Sergei Bachlakov/ABC
It was a mere month ago that I was so beleaguered by the state of the network television drama that I declared the entire genre dead. Yes, I’m well aware of how repugnant it is to reference myself right off the bat, but you must understand: I was hopeless. I was fed up. I had watched so many hours of middling-to-bad network shows that I finally threw my hands in the air and my television off the balcony. And I stood by that statement…until now.
I am here today to tell you that I was wrong. So wrong! Tail between my legs, devote-my-life-to-making-amends wrong. The network drama is not dead, it just had to take a seaplane off the mainland in order to thrive—some 2,000 miles northwest to Alaska, to be exact.
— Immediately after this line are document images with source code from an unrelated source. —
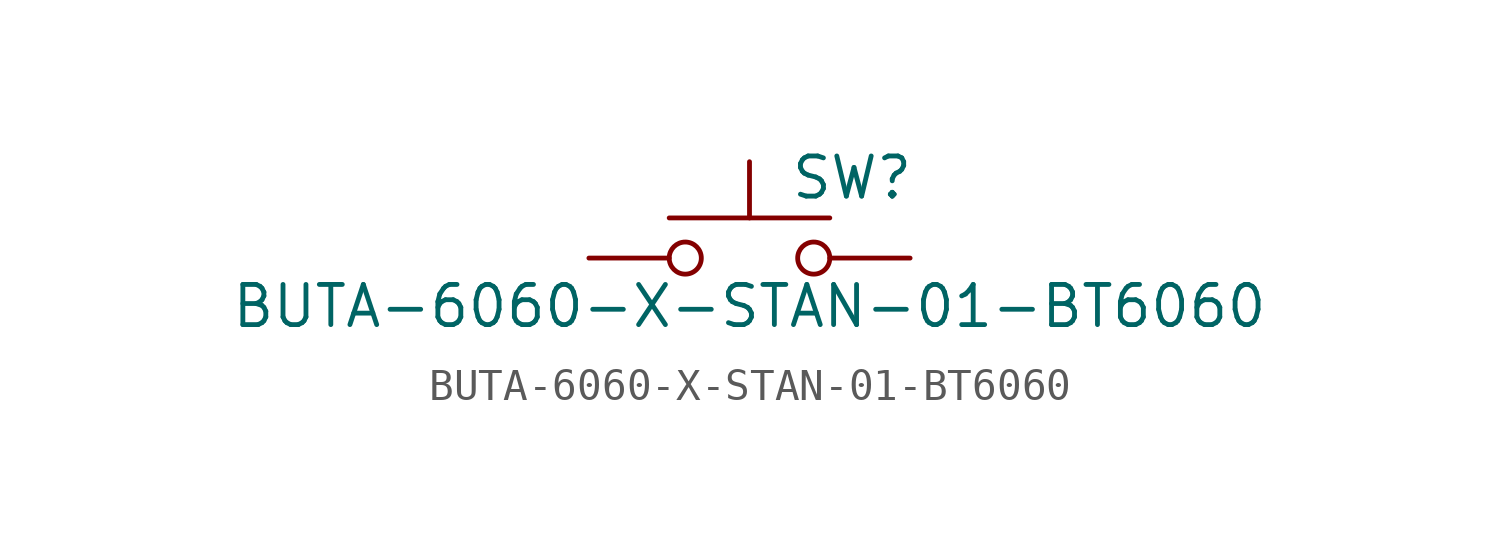
<source format=kicad_sym>
(kicad_symbol_lib
  (version 20211014)
  (generator kicad_symbol_editor)
  (symbol "BUTA-6060-X-STAN-01-BT6060"
    (pin_numbers hide)
    (pin_names
      (offset 1.016) hide)
    (property "Reference" "SW"
      (at 1.27 2.54 0)
      (effects (font (size 1.27 1.27)) (justify left)))
    (property "Value" "BUTA-6060-X-STAN-01-BT6060"
      (at 0 -1.524 0)
      (effects (font (size 1.27 1.27))))
    (symbol "BUTA-6060-X-STAN-01-BT6060_0_1"
      (circle (center -2.032 0) (radius 0.508) (stroke (width 0) (type default) (color 0 0 0 0)) (fill (type none)))
      (polyline (pts (xy 0 1.27) (xy 0 3.048)) (stroke (width 0) (type default) (color 0 0 0 0)) (fill (type none)))
      (polyline (pts (xy 2.54 1.27) (xy -2.54 1.27)) (stroke (width 0) (type default) (color 0 0 0 0)) (fill (type none)))
      (circle (center 2.032 0) (radius 0.508) (stroke (width 0) (type default) (color 0 0 0 0)) (fill (type none)))
      (pin passive line (at -5.08 0 0) (length 2.54) (name "1" (effects (font (size 1.27 1.27)))) (number "1" (effects (font (size 1.27 1.27)))))
      (pin passive line (at 5.08 0 180) (length 2.54) (name "2" (effects (font (size 1.27 1.27)))) (number "2" (effects (font (size 1.27 1.27))))))))
</source>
You’re looking at (well, you’re reading) a certified Alaska Daily devotee. No doubt you’ve heard of the new ABC drama series, which premieres Thursday night. Its marketing budget seems to have no cap. Ads have been popping up on bus stops, billboards, and poster walls all around major metropolitan cities. But this isn’t just a show for us coastal elites, oh no. We’d venture that every American has, at this point, spotted an image of the show’s star, two-time Oscar-winning star, Hilary Swank, shooting a determined look over her shoulder while browsing the web or amidst an episode of Abbott Elementary or The Conners.